Edited by hikinggranny on 03/04/2010 17:44:44 MST.

Lori P
(lori999) - F

Locale: Central Valley
brrr! on 03/04/2010 18:17:06 MST Print View

Since beginning the thought process to answer the OP, I have gotten colder and colder and now put on a down jacket in the house.

Think warm! :)

Elizabeth Tracy
(mariposa) - M

Locale: Outside
more questions on 03/04/2010 18:38:48 MST Print View

Wow, THANKS. Lots of useful replies.

Briefly, some more info:

* I have a Mountain Hardwear Phantom 15 down bag, temp rating is accurate according to research I've done, loft is still excellent, it's a women's bag and they put extra down in the foot area, and an excellent draft collar and hood. So, no sleeping bag complaints here.

* Always sleep in wool long undies (top and bottom), down jacket inside bag over top of torso, wool neckwarmer, wool cap, clean/dry underwear. I don't wear something if it is damp/wet.

* Nighttime regime for feet includes two pairs of dry wool socks plus Sierra Designs down booties inside my sleeping bag. I hate having to use those throw-away toe warmers. Will try more insulation under my feet, and/or hot water bottles.

* Yes it is true that my sleeping pads have been inadequate; that is the next area of investigation.
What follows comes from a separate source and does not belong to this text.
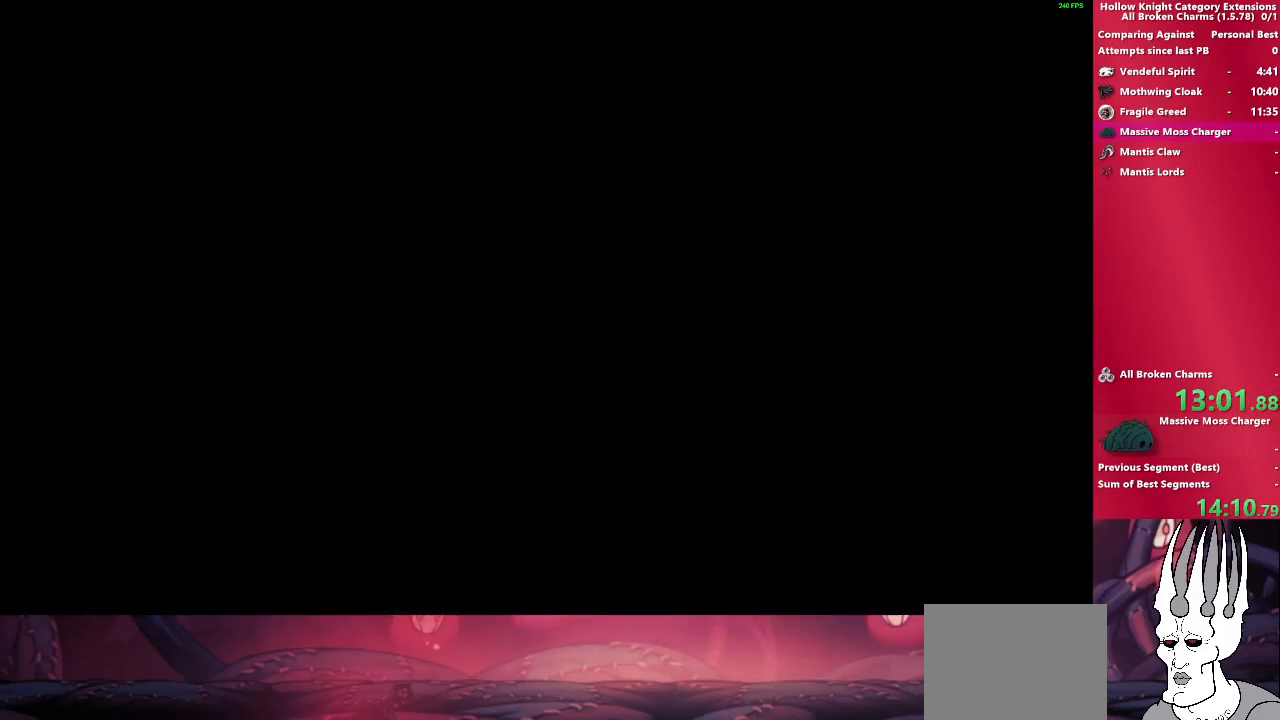
{"buttons": [], "left_stick": "left", "right_stick": "center", "events": []}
* I'm average body fat for a female, maybe ~24% right now, so not skinny, though I did notice I was even colder when down at 18% BF

* I do already employ all the "stay-warm" tricks; my girlfriends and I have already figured these out over the years! Namely: Clean/wash my feet *right* when I get into camp and then change into warm clothes *right away* before anything else; don't stay up late as it gets colder and colder; do use hot food & tea; sit on insulation (closed-cell foam pads) while in camp; jumping jacks right before getting into bed.

Now, some more questions based on your feedback:

* Love the idea of making a hot water bottle for my feet. Two questions: Can I do that in a Platypus or do I need hard plastic? And: does boiling nightly "feet water" increase fuel use substantially? We do make tea nearly nightly as it is...

* Never heard of those Warmlite tents. Interesting website. Why are the Warmlite tents warmer than, say, my Tarptent? What is it that makes tents warmer? Is it the double wall? Or the fuller wind protection? Or...? (Honestly, my next tent purchase was going to be one of those Duomids, I've loved the Mids and the headroom...and I wonder if a Duomid would be slightly easier to batten down from the wind, compared to my guess is that the Duomid wouldn't be warmer than my Tarptent, but at least, wouldn't be colder.)

* My wool cap is pretty thin; I'm thinking of getting one of those down balaclavas. Good idea? Seems like it'd be fantastic warmth per weight.

* Is there a good reason to abandon my wool for synthetics, or supplement with synthetics? I LOVE my wool (no body odor; regulates temps well; never clammy; warm when damp), but have also heard (maybe on this site??) that wool's warmth per weight is overstated, even when it's perfectly dry. Comments?

* I actually do own a windshirt (Marmot Driclime). Honestly it seems awfully bulky, so I've used it for dayhikes but have been reluctant to throw it into the backpacking gear. But, if it really does offer a huge amount of warmth for that bulk, I'd reconsider.


Lori P
(lori999) - F

Locale: Central Valley
Re: more questions on 03/04/2010 18:59:27 MST Print View

My windshirt is also Marmot, but was discontinued apparently - it weighs only 3 oz and folds away into a small pocket. It's just a very light, water resistant polyester zippered jacket minus a hood.

There is this - for 3 oz as well.

the Wisp is on sale over here -

I'm going to make myself a down beanie and mittens, but really like the look of

Frank Deland

Locale: On the AT in VA
no sweat on 03/04/2010 21:34:28 MST Print View

Especially in the cold, slow the pace a half mile or maybe more from camp, so you are not overheated or sweaty when you arrive. Chilled sweat keeps you cold.

Andy, I never thought of this: "A tent might actually keep you colder if moisture builds up inside."

Leaving a door open, or switching to a tarp might help. A good airflow prevents condensation.

Edited by rambler on 03/04/2010 21:38:55 MST.